Одного из его декретов удостоился Герцен: весной пятидесятого года Карлье издал декрет о немедленной высылке Герцена уже не из Парижа, а из пределов Франции с запрещением возвращаться туда под страхом тюремного заключения. Итак, после России — Франция.
В том же году петербургский уголовный суд постановил по личному приказу Николая I:
«Согласно высочайшего его величества повеления и руководствуясь статьей 355 Уложения о наказаниях уголовных и исправительных, подсудимого Герцена, лишив всех прав состояния, признать за вечного изгнанника из пределов Российского государства».
В этом образце казенного красноречия по меньшей мере две неточности. Во-первых, Герцен не был подсудимым, ибо расправа с ним была бессудной и заочной. Во-вторых, Герцен не был уголовным. Но понятия «политический» не существовало в Российском государстве.
Поистине полицейская ретивость странствует по миру без виз. Через всю Европу с Востока на Запад от Леонтия Дубельта к Пьеру Карлье летели доносы на «вечного изгнанника». У Дубельта была зоологическая ненависть к Герцену. Как все перебежчики, он отличался особенным полицейским усердием. Во время расправы с декабристами Дубельт, этот, как его называли когда-то «крикун-либерал Южной армии», мгновенно переметнулся из либералов в реакционеры, смекнув, что несравненно безопаснее, да и выгоднее самому вешать, чем быть повешенным.

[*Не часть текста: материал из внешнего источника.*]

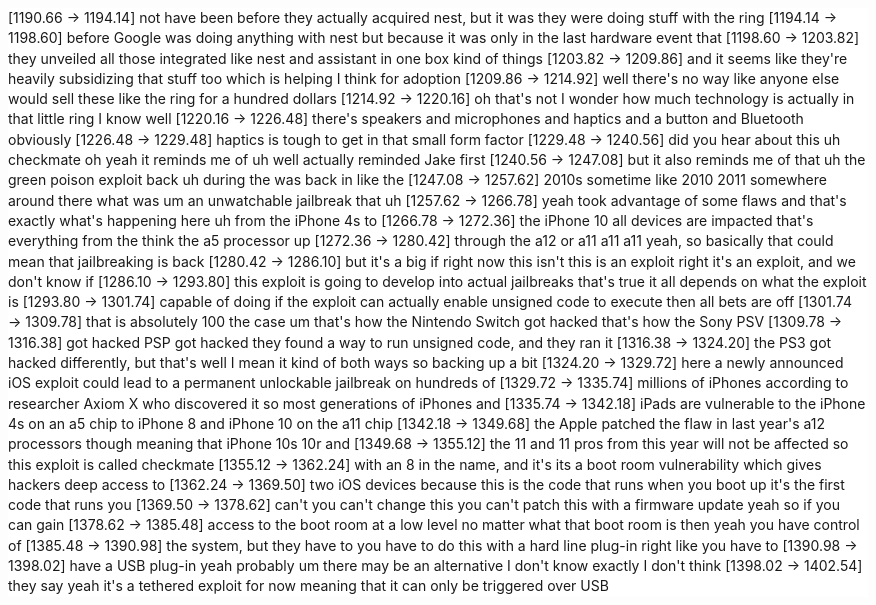 [1190.66 → 1194.14] not have been before they actually acquired nest, but it was they were doing stuff with the ring
[1194.14 → 1198.60] before Google was doing anything with nest but because it was only in the last hardware event that
[1198.60 → 1203.82] they unveiled all those integrated like nest and assistant in one box kind of things
[1203.82 → 1209.86] and it seems like they're heavily subsidizing that stuff too which is helping I think for adoption
[1209.86 → 1214.92] well there's no way like anyone else would sell these like the ring for a hundred dollars
[1214.92 → 1220.16] oh that's not I wonder how much technology is actually in that little ring I know well
[1220.16 → 1226.48] there's speakers and microphones and haptics and a button and Bluetooth obviously
[1226.48 → 1229.48] haptics is tough to get in that small form factor
[1229.48 → 1240.56] did you hear about this uh checkmate oh yeah it reminds me of uh well actually reminded Jake first
[1240.56 → 1247.08] but it also reminds me of that uh the green poison exploit back uh during the was back in like the
[1247.08 → 1257.62] 2010s sometime like 2010 2011 somewhere around there what was um an unwatchable jailbreak that uh
[1257.62 → 1266.78] yeah took advantage of some flaws and that's exactly what's happening here uh from the iPhone 4s to
[1266.78 → 1272.36] the iPhone 10 all devices are impacted that's everything from the think the a5 processor up
[1272.36 → 1280.42] through the a12 or a11 a11 a11 yeah, so basically that could mean that jailbreaking is back
[1280.42 → 1286.10] but it's a big if right now this isn't this is an exploit right it's an exploit, and we don't know if
[1286.10 → 1293.80] this exploit is going to develop into actual jailbreaks that's true it all depends on what the exploit is
[1293.80 → 1301.74] capable of doing if the exploit can actually enable unsigned code to execute then all bets are off
[1301.74 → 1309.78] that is absolutely 100 the case um that's how the Nintendo Switch got hacked that's how the Sony PSV
[1309.78 → 1316.38] got hacked PSP got hacked they found a way to run unsigned code, and they ran it
[1316.38 → 1324.20] the PS3 got hacked differently, but that's well I mean it kind of both ways so backing up a bit
[1324.20 → 1329.72] here a newly announced iOS exploit could lead to a permanent unlockable jailbreak on hundreds of
[1329.72 → 1335.74] millions of iPhones according to researcher Axiom X who discovered it so most generations of iPhones and
[1335.74 → 1342.18] iPads are vulnerable to the iPhone 4s on an a5 chip to iPhone 8 and iPhone 10 on the a11 chip
[1342.18 → 1349.68] the Apple patched the flaw in last year's a12 processors though meaning that iPhone 10s 10r and
[1349.68 → 1355.12] the 11 and 11 pros from this year will not be affected so this exploit is called checkmate
[1355.12 → 1362.24] with an 8 in the name, and it's its a boot room vulnerability which gives hackers deep access to
[1362.24 → 1369.50] two iOS devices because this is the code that runs when you boot up it's the first code that runs you
[1369.50 → 1378.62] can't you can't change this you can't patch this with a firmware update yeah so if you can gain
[1378.62 → 1385.48] access to the boot room at a low level no matter what that boot room is then yeah you have control of
[1385.48 → 1390.98] the system, but they have to you have to do this with a hard line plug-in right like you have to
[1390.98 → 1398.02] have a USB plug-in yeah probably um there may be an alternative I don't know exactly I don't think
[1398.02 → 1402.54] they say yeah it's a tethered exploit for now meaning that it can only be triggered over USB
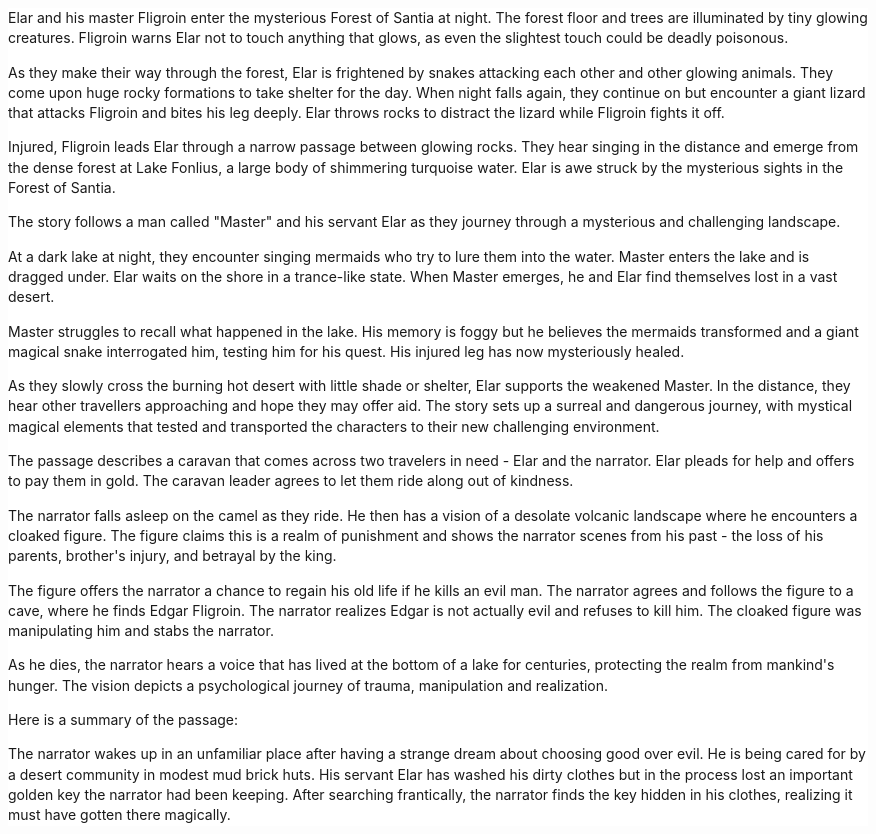 
Elar and his master Fligroin enter the mysterious Forest of Santia at night. The forest floor and trees are illuminated by tiny glowing creatures. Fligroin warns Elar not to touch anything that glows, as even the slightest touch could be deadly poisonous. 

As they make their way through the forest, Elar is frightened by snakes attacking each other and other glowing animals. They come upon huge rocky formations to take shelter for the day. When night falls again, they continue on but encounter a giant lizard that attacks Fligroin and bites his leg deeply. Elar throws rocks to distract the lizard while Fligroin fights it off. 

Injured, Fligroin leads Elar through a narrow passage between glowing rocks. They hear singing in the distance and emerge from the dense forest at Lake Fonlius, a large body of shimmering turquoise water. Elar is awe struck by the mysterious sights in the Forest of Santia.


The story follows a man called "Master" and his servant Elar as they journey through a mysterious and challenging landscape. 

At a dark lake at night, they encounter singing mermaids who try to lure them into the water. Master enters the lake and is dragged under. Elar waits on the shore in a trance-like state. When Master emerges, he and Elar find themselves lost in a vast desert. 

Master struggles to recall what happened in the lake. His memory is foggy but he believes the mermaids transformed and a giant magical snake interrogated him, testing him for his quest. His injured leg has now mysteriously healed. 

As they slowly cross the burning hot desert with little shade or shelter, Elar supports the weakened Master. In the distance, they hear other travellers approaching and hope they may offer aid. The story sets up a surreal and dangerous journey, with mystical magical elements that tested and transported the characters to their new challenging environment.


The passage describes a caravan that comes across two travelers in need - Elar and the narrator. Elar pleads for help and offers to pay them in gold. The caravan leader agrees to let them ride along out of kindness. 

The narrator falls asleep on the camel as they ride. He then has a vision of a desolate volcanic landscape where he encounters a cloaked figure. The figure claims this is a realm of punishment and shows the narrator scenes from his past - the loss of his parents, brother's injury, and betrayal by the king. 

The figure offers the narrator a chance to regain his old life if he kills an evil man. The narrator agrees and follows the figure to a cave, where he finds Edgar Fligroin. The narrator realizes Edgar is not actually evil and refuses to kill him. The cloaked figure was manipulating him and stabs the narrator. 

As he dies, the narrator hears a voice that has lived at the bottom of a lake for centuries, protecting the realm from mankind's hunger. The vision depicts a psychological journey of trauma, manipulation and realization.

 Here is a summary of the passage:

The narrator wakes up in an unfamiliar place after having a strange dream about choosing good over evil. He is being cared for by a desert community in modest mud brick huts. His servant Elar has washed his dirty clothes but in the process lost an important golden key the narrator had been keeping. After searching frantically, the narrator finds the key hidden in his clothes, realizing it must have gotten there magically. 
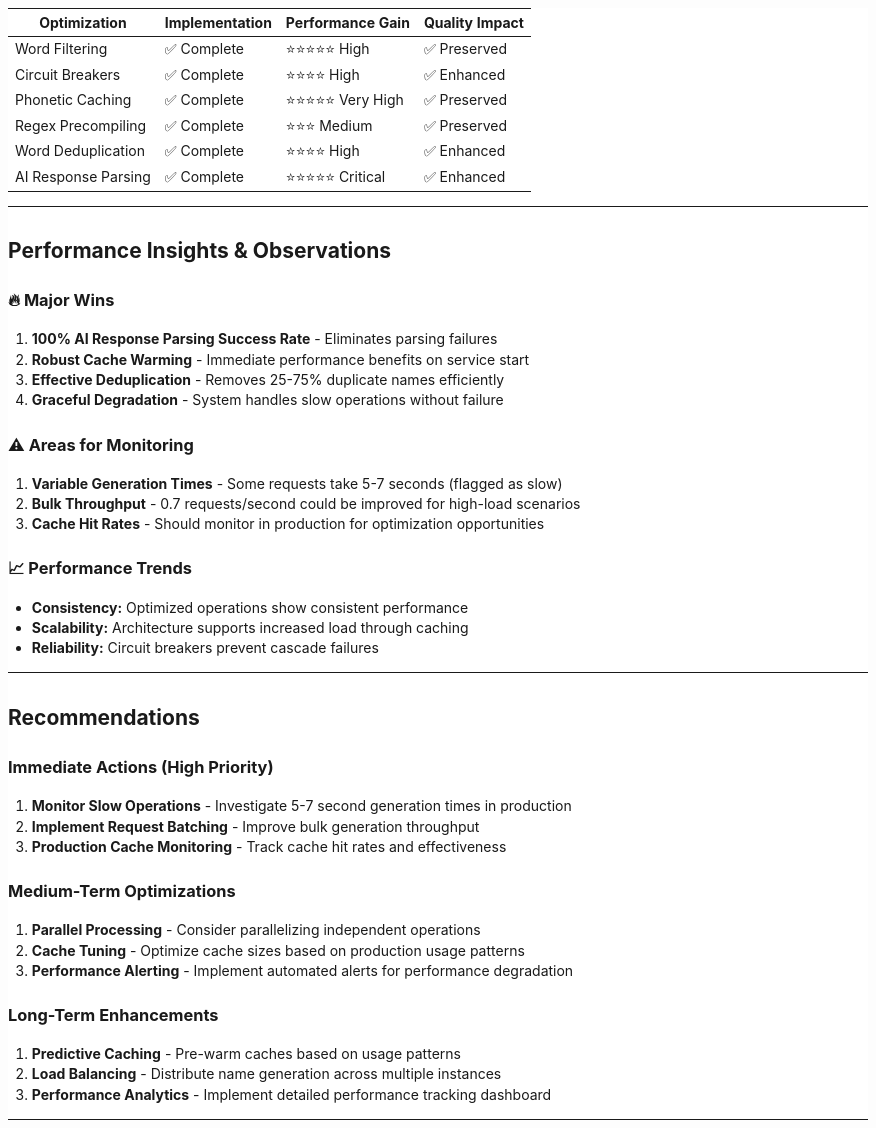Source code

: | Optimization | Implementation | Performance Gain | Quality Impact |
|-------------|----------------|------------------|----------------|
| Word Filtering | ✅ Complete | ⭐⭐⭐⭐⭐ High | ✅ Preserved |
| Circuit Breakers | ✅ Complete | ⭐⭐⭐⭐ High | ✅ Enhanced |
| Phonetic Caching | ✅ Complete | ⭐⭐⭐⭐⭐ Very High | ✅ Preserved |
| Regex Precompiling | ✅ Complete | ⭐⭐⭐ Medium | ✅ Preserved |
| Word Deduplication | ✅ Complete | ⭐⭐⭐⭐ High | ✅ Enhanced |
| AI Response Parsing | ✅ Complete | ⭐⭐⭐⭐⭐ Critical | ✅ Enhanced |

---

## Performance Insights & Observations

### 🔥 Major Wins
1. **100% AI Response Parsing Success Rate** - Eliminates parsing failures
2. **Robust Cache Warming** - Immediate performance benefits on service start
3. **Effective Deduplication** - Removes 25-75% duplicate names efficiently
4. **Graceful Degradation** - System handles slow operations without failure

### ⚠️ Areas for Monitoring
1. **Variable Generation Times** - Some requests take 5-7 seconds (flagged as slow)
2. **Bulk Throughput** - 0.7 requests/second could be improved for high-load scenarios
3. **Cache Hit Rates** - Should monitor in production for optimization opportunities

### 📈 Performance Trends
- **Consistency:** Optimized operations show consistent performance
- **Scalability:** Architecture supports increased load through caching
- **Reliability:** Circuit breakers prevent cascade failures

---

## Recommendations

### Immediate Actions (High Priority)
1. **Monitor Slow Operations** - Investigate 5-7 second generation times in production
2. **Implement Request Batching** - Improve bulk generation throughput
3. **Production Cache Monitoring** - Track cache hit rates and effectiveness

### Medium-Term Optimizations
1. **Parallel Processing** - Consider parallelizing independent operations
2. **Cache Tuning** - Optimize cache sizes based on production usage patterns
3. **Performance Alerting** - Implement automated alerts for performance degradation

### Long-Term Enhancements
1. **Predictive Caching** - Pre-warm caches based on usage patterns
2. **Load Balancing** - Distribute name generation across multiple instances
3. **Performance Analytics** - Implement detailed performance tracking dashboard

---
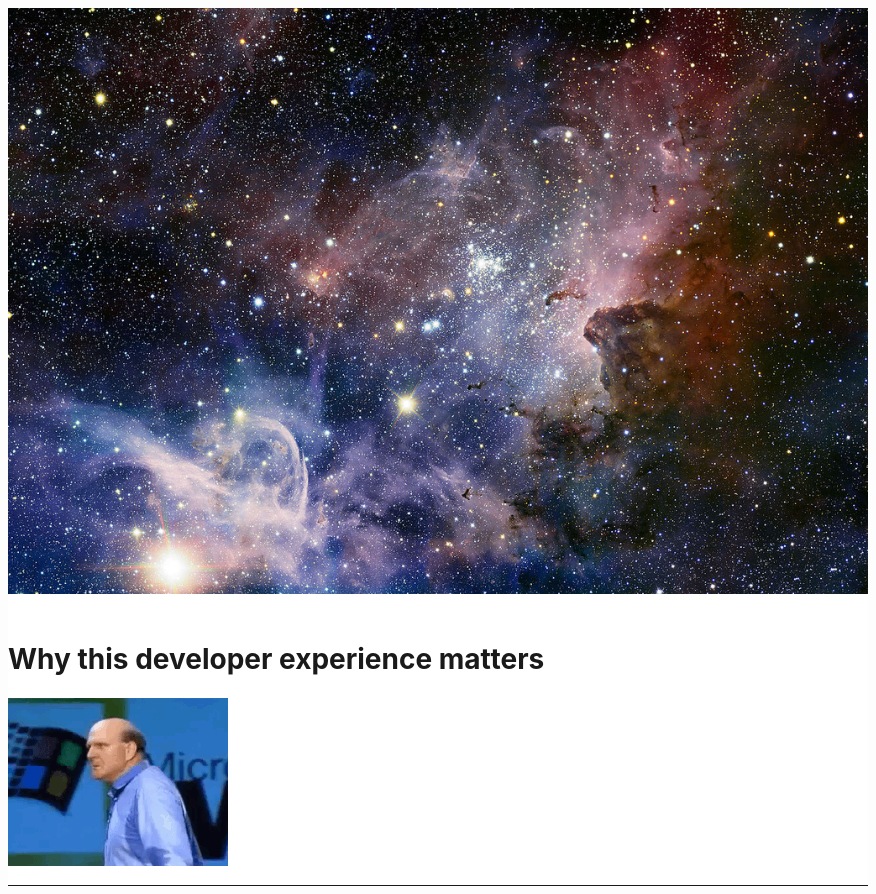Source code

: ![](./img/Carina_Nebula.jpg)

# Why this developer experience matters

![inline](./img/ballmer.gif)

---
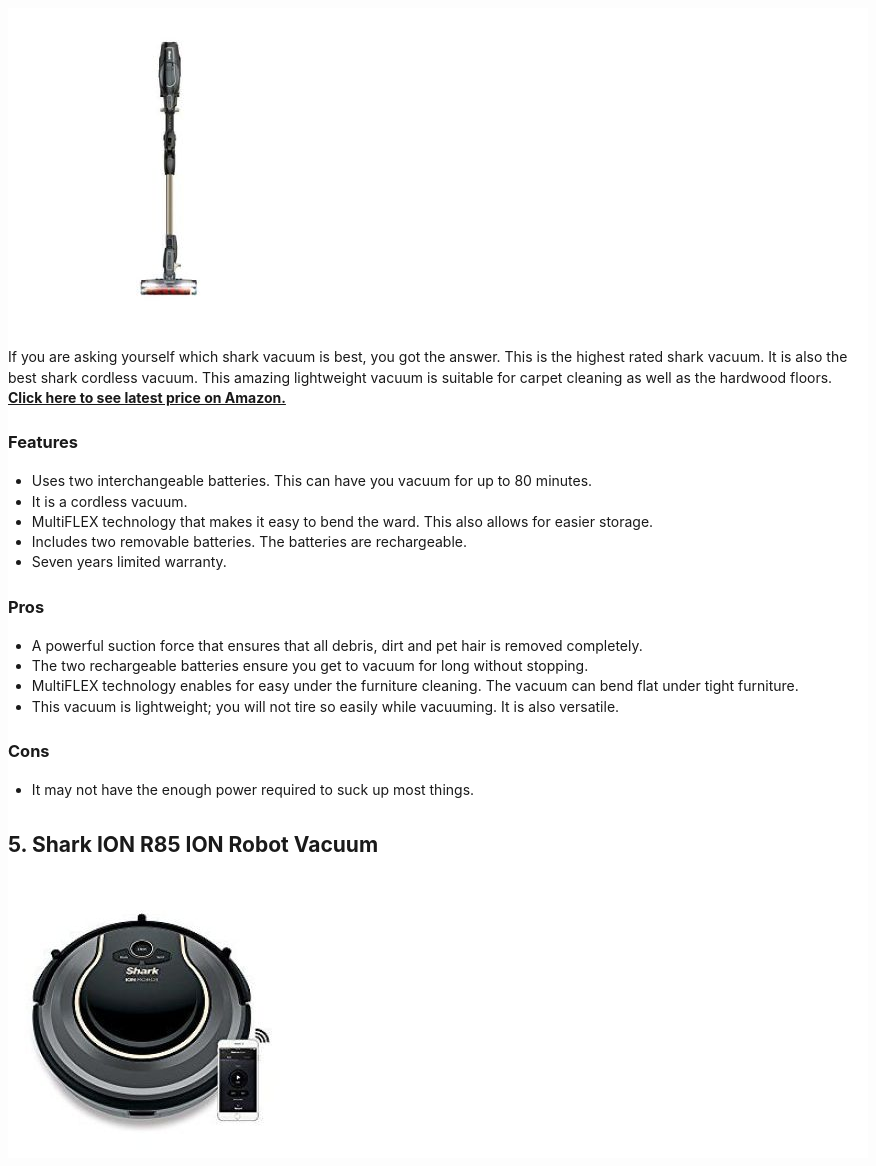 [![best shark vacuum for hard floor and carpet](images/Shark-ION-F80-Lightweight-Cordless-Stick-Vacuum.jpg)](https://www.amazon.com/gp/offer-listing/B07FX7Z3NR/ref=as_li_tl?ie=UTF8&camp=1789&creative=9325&creativeASIN=B07FX7Z3NR&linkCode=am2&tag=bestofvacuum2-20&linkId=7c6defdc2c0997975f5f869b7f4503df)

If you are asking yourself which shark vacuum is best, you got the answer. This is the highest rated shark vacuum. It is also the best shark cordless vacuum. This amazing lightweight vacuum is suitable for carpet cleaning as well as the hardwood floors. [**Click here to see latest price on Amazon.**](https://www.amazon.com/gp/offer-listing/B07FX7Z3NR/ref=as_li_tl?ie=UTF8&camp=1789&creative=9325&creativeASIN=B07FX7Z3NR&linkCode=am2&tag=bestofvacuum2-20&linkId=7c6defdc2c0997975f5f869b7f4503df) 

### Features

-   Uses two interchangeable batteries. This can have you vacuum for up to 80 minutes.
-   It is a cordless vacuum.
-   MultiFLEX technology that makes it easy to bend the ward. This also allows for easier storage.
-   Includes two removable batteries. The batteries are rechargeable.
-   Seven years limited warranty.

### Pros

-   A powerful suction force that ensures that all debris, dirt and pet hair is removed completely.
-   The two rechargeable batteries ensure you get to vacuum for long without stopping.
-   MultiFLEX technology enables for easy under the furniture cleaning. The vacuum can bend flat under tight furniture.
-   This vacuum is lightweight; you will not tire so easily while vacuuming. It is also versatile.

### Cons

-   It may not have the enough power required to suck up most things.

## 5\. Shark ION R85 ION Robot Vacuum

[![best shark robot vacuum](images/Shark-ION-ROBOT-750-Vacuum-with-Wi-Fi-Connectivity-Voice-Control-Works-with-Amazon-Alexa-RV750.jpg)](https://www.amazon.com/gp/product/B07FX7394L/ref=as_li_tl?ie=UTF8&camp=1789&creative=9325&creativeASIN=B07FX7394L&linkCode=am2&tag=bestofvacuum2-20&linkId=7afa243f2dc4ea3bf35ae22149d5cfc5)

Допрашивая Селиванова, заподозренного в сношениях с эмигрантами, Дубельт сказал о Герцене, нисколько не скрывая своей злобы:
— У меня три тысячи десятин жалованного леса, и я не знаю такого гадкого дерева, на котором бы я его не повесил!
Сейчас в Париже Герцен хлопотал не об отмене — это безнадежно, — но хотя бы о небольшой отсрочке его изгнания из Франции.
Карлье, человек аккуратный, завел на Герцена досье. Герцен увидел его в префектуре, куда он пришел добиваться отсрочки, и не удержался от скорбной улыбки при взгляде на этот, как он выразился, «второй том романа, первую часть которого я видел когда-то в руках Дубельта».